Three years ago, Lilly Lee's back was so severely bowed she needed to thrust her hands into her pockets and lock elbows to hold herself up.
Lee had likely suffered from ankylosing spondylitis for decades, according to her doctor, Serena Hu, MD, a professor of orthopaedic surgery. The disease causes the back to stiffen, often into a forward-curved position and, for many years, the now-55-year-old Lee was able to adjust her activities as her disease progressed.
"I was bent over, but I could hold myself up and do everything," said Lee, a physical therapist who lives in Astoria, Oregon. "I was still working."
Then, on Christmas Eve 2016, she was in a car crash that left her with a fractured spine. The fracture exacerbated the bent of her spine from the ankylosing spondylitis, forcing her to quit work and to use a walker.
"The accident tipped her over the edge," Hu said.
Lee's condition became so severe that her lower spine curved forward 60 degrees. Most people stand 40 to 60 degrees in the other direction, Hu said. In 2019, Hu performed a daylong surgery to straighten Lee's back. She now stands upright.
Ankylosing spondylitis is an autoimmune condition that causes vertebral discs to stiffen, freezing the spine into a single, rigid position. Patients with the disease often hunch forward in response to the pain it causes, Hu said, then their spines harden. "They get stuck in that position."
After her auto accident, Lee was in too much pain and was too immobile to work with patients or get outside to exercise. She was able to live independently only because friends helped with tasks such as grocery shopping, doing laundry and driving her to appointments. She had always been active -- playing tennis and volleyball, and swimming after her condition grew more severe -- so she struggled to adjust to her new immobility.
Lee's doctor in Oregon told her that surgery could correct the spinal disfigurement, but he added that it required a specialized surgeon and carried neurological risks that might include a loss of function in her limbs. "He told me, 'Do the surgery only if you can't live the way you are,'" Lee said. "My friends told me I was never going to be happy if I couldn't get my spine fixed, and I knew they were right."
She and a friend flew to New York to consult with a surgeon, then to Stanford Medicine to meet with Hu, who described the surgical procedure she would use to straighten Lee's back. She said the surgery often causes a lot of blood loss and carries a 25% chance of complications.

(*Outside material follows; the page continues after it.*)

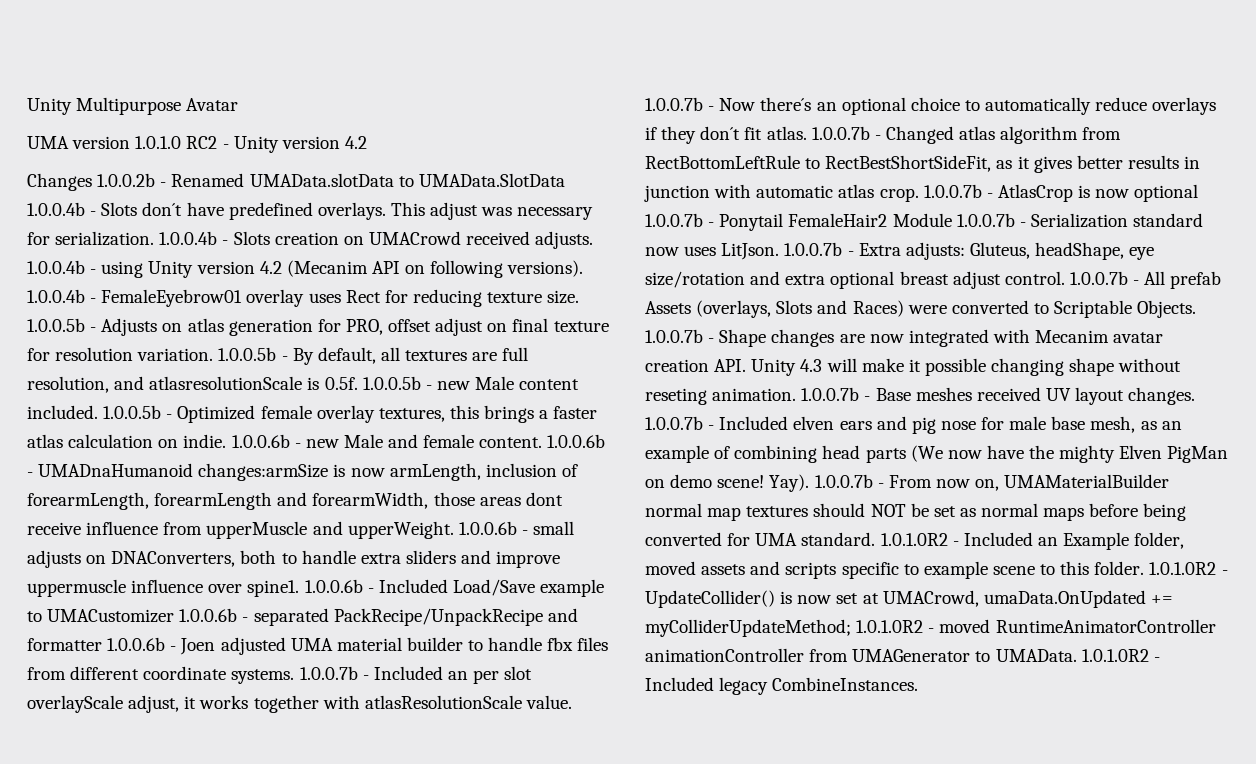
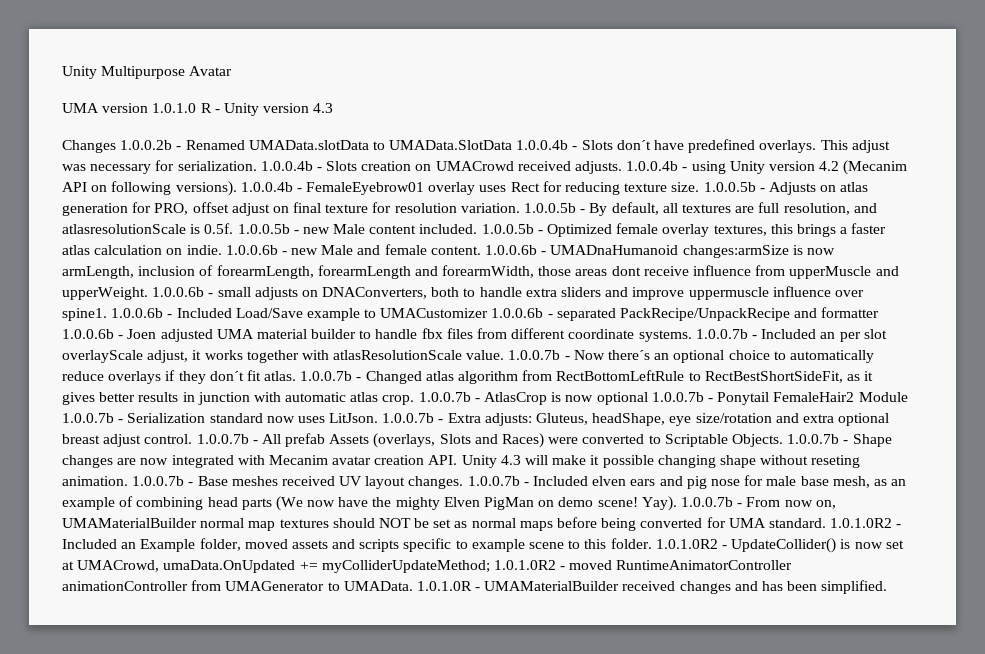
[186,136,218,149] RC2 -> [200,103,212,113] R
[344,136,367,149] 4.2 -> [313,103,334,113] 4.3
[1081,649,1160,662] [645,677,919,695] 1.0.1.0R2 - Included legacy CombineInstances. -> [416,580,888,594] 1.0.1.0R - UMAMaterialBuilder received changes and has been simplified.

Lee chose Hu for the procedure partly because of her reputation -- Lee's doctor in Portland and a physician she knew from when she was studying physical therapy recommended Hu -- and partly because of her honesty.
"I felt like Dr. Hu was really straightforward about everything," Lee said. "I thought, 'OK, I'll do it.'"
A complicated surgery
A friend joined Lee when she came to Stanford. Lee recalled that the night before the procedure, the two of them went out to dinner at an Asian fusion restaurant in downtown Palo Alto. "I wanted to pick a good place, because I thought this could be my last meal," Lee said.
The surgery took all day. Hu inserted screws into Lee's spine, then cut a wedge and bent it backward to straighten it. She also attached rods to the screws to hold the spine in place.
When she first met Lee and viewed her X-rays, Hu said, "I was worried that, given how far forward she was bent, one surgery wouldn't be enough." By the time the surgery was complete, however, Hu felt that Lee was in as good shape as she would ever be.
Lee spent a week at Stanford Hospital, then two weeks in a rehabilitation center. Her friend, who stayed in a nearby hotel, headed home once Lee was released from the hospital.
"When I first stood up with a walker after surgery, I felt tall," Lee said. "I could see people face to face. I gained 6 inches in height!"
Lee had lost some blood during the surgery and suffered from headaches and nausea that were brought on by low hemoglobin. In addition, her left leg was numb: "It couldn't hold me up," Lee said. Her leg gradually improved, though she still has some numbness.
Within two months after the surgery, Lee had graduated from a walker to a cane, then to walking without support. She wore a back brace for six months whenever she was out of bed.
Though Lee's spine is now straight, it is still rigid, making it difficult to put on socks or clip her toenails. It also prevents her from performing some of the tasks required of a physical therapist. She's excited about pursuing other lines of work, including writing children's books and teaching physical therapy.
Hu said that Lee's spine isn't likely to become worse. "Her disease seems to have burned itself out," she said. Still, because her back can't absorb any force -- such as during an accident -- and is prone to fracture, Lee needs to be vigilant about avoiding falls.
Lee no longer plays tennis or volleyball, but she's more active since her surgery. She can visit the beach with her dog, Jin Dao; pedal on a stationary bicycle; and play low-impact sports such as pickleball.
"I can do a lot more now than I could," she said. "I can walk my dog, I can garden; I'm really enjoying it. I can admire the stars above while I'm standing. And I have no more back pain!"
"My neighbors see me walking around, and they're amazed at how much better I am," she added. "I'm really grateful to Dr. Hu."